*Your objective*: In the data below, find every line with the word "events" and copy it.

*Extracted records*:
※ ※ ※

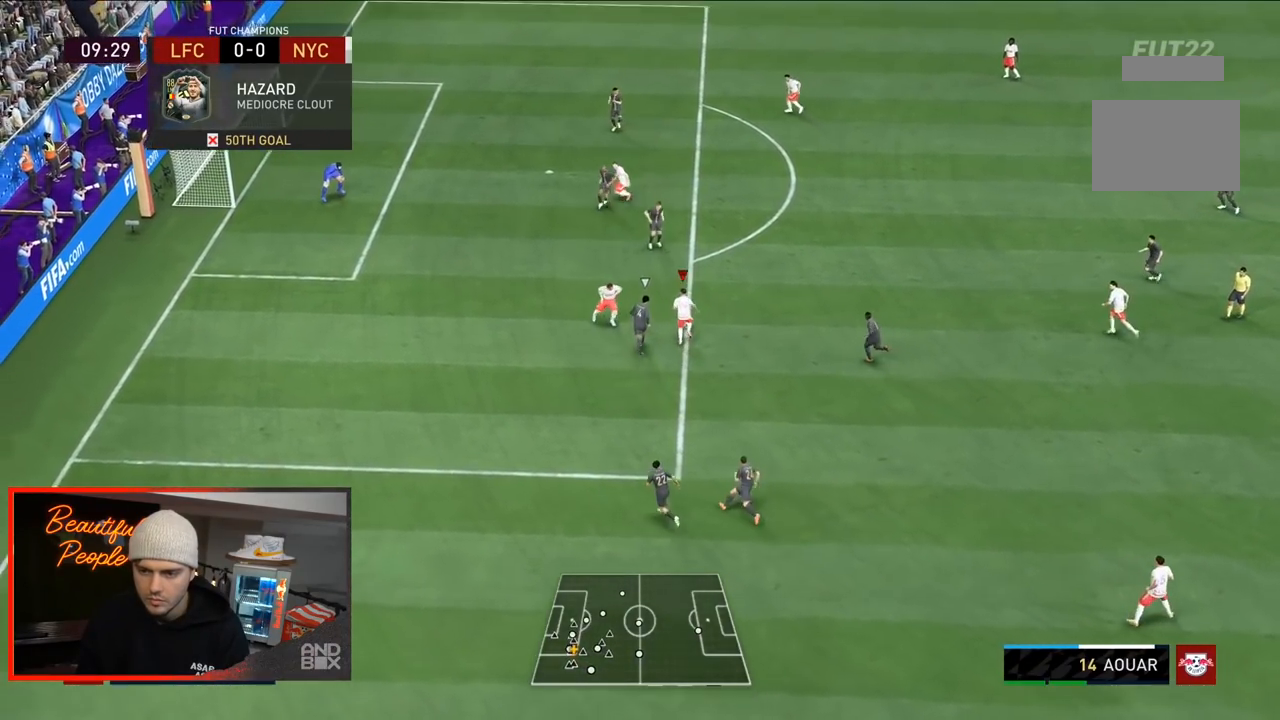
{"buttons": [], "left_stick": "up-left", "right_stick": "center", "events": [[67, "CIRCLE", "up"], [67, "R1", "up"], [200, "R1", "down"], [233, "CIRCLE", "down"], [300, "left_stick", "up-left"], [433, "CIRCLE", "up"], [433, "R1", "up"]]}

※ ※ ※

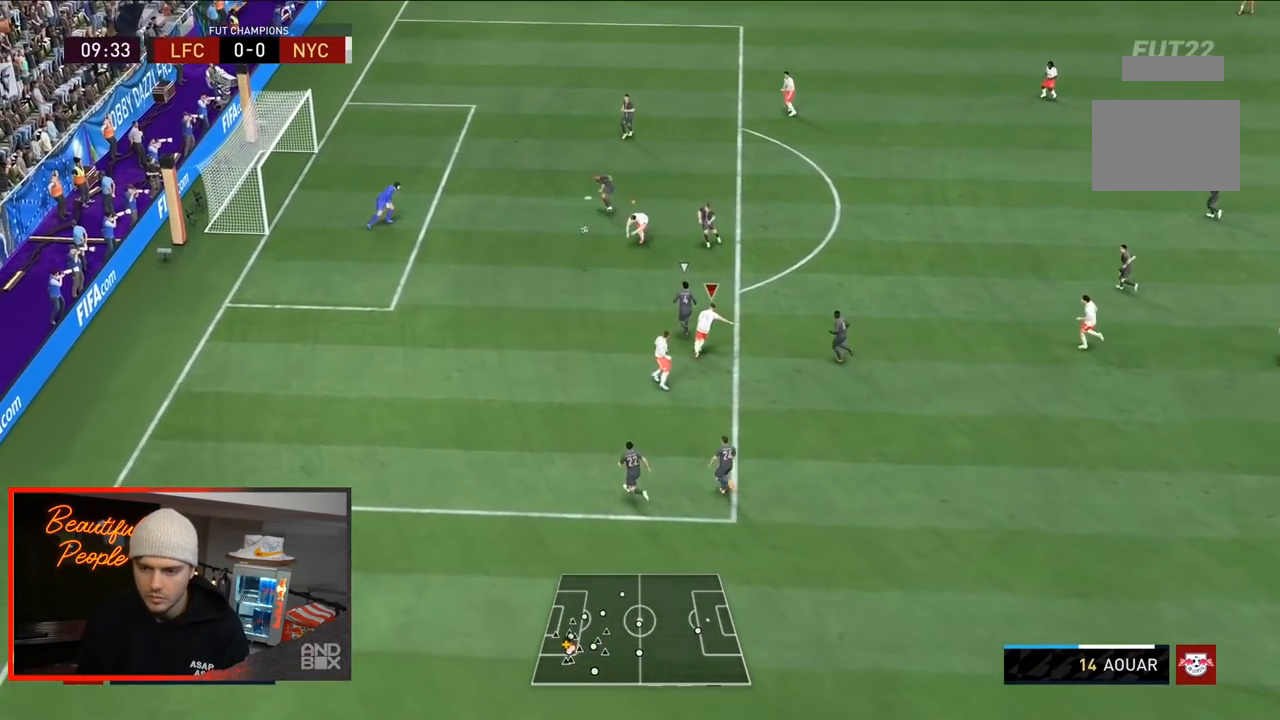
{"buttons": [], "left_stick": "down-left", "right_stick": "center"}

※ ※ ※

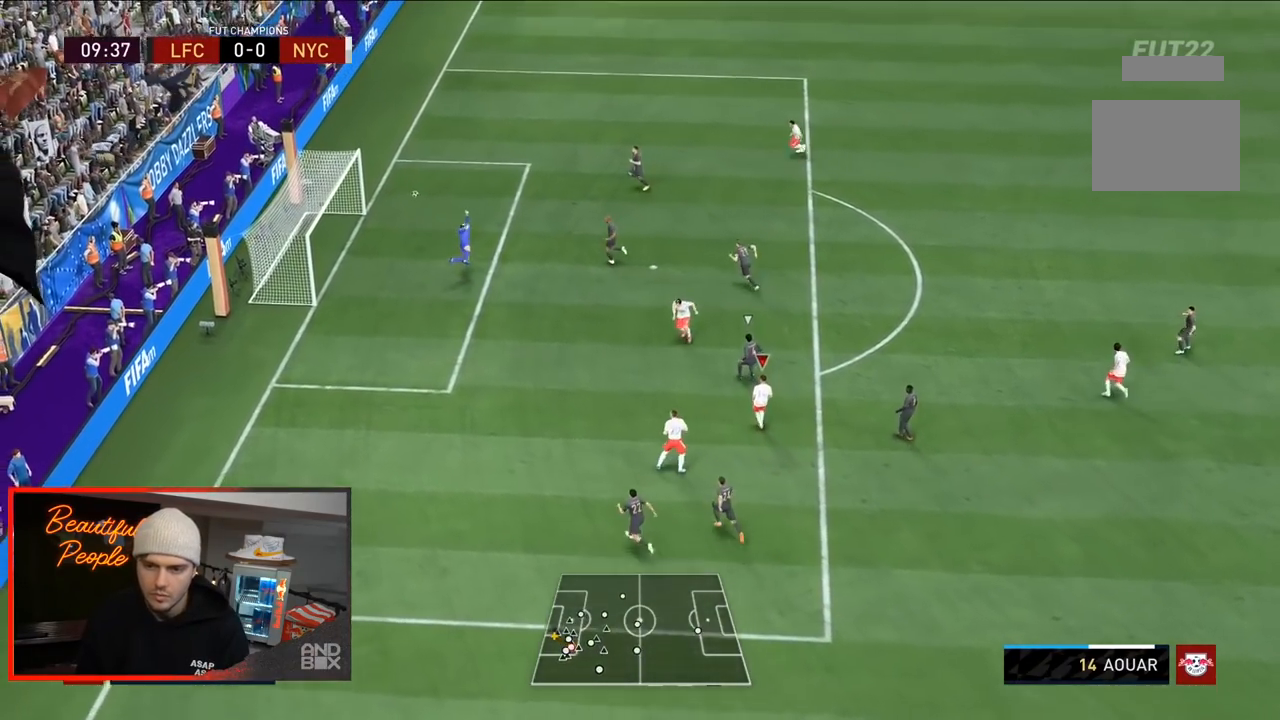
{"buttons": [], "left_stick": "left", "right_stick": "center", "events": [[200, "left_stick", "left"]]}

※ ※ ※

*Exercise result*:
{"buttons": [], "left_stick": "up-left", "right_stick": "center", "events": [[67, "CIRCLE", "up"], [67, "R1", "up"], [200, "R1", "down"], [233, "CIRCLE", "down"], [300, "left_stick", "up-left"], [433, "CIRCLE", "up"], [433, "R1", "up"]]}
{"buttons": [], "left_stick": "left", "right_stick": "center", "events": [[200, "left_stick", "left"]]}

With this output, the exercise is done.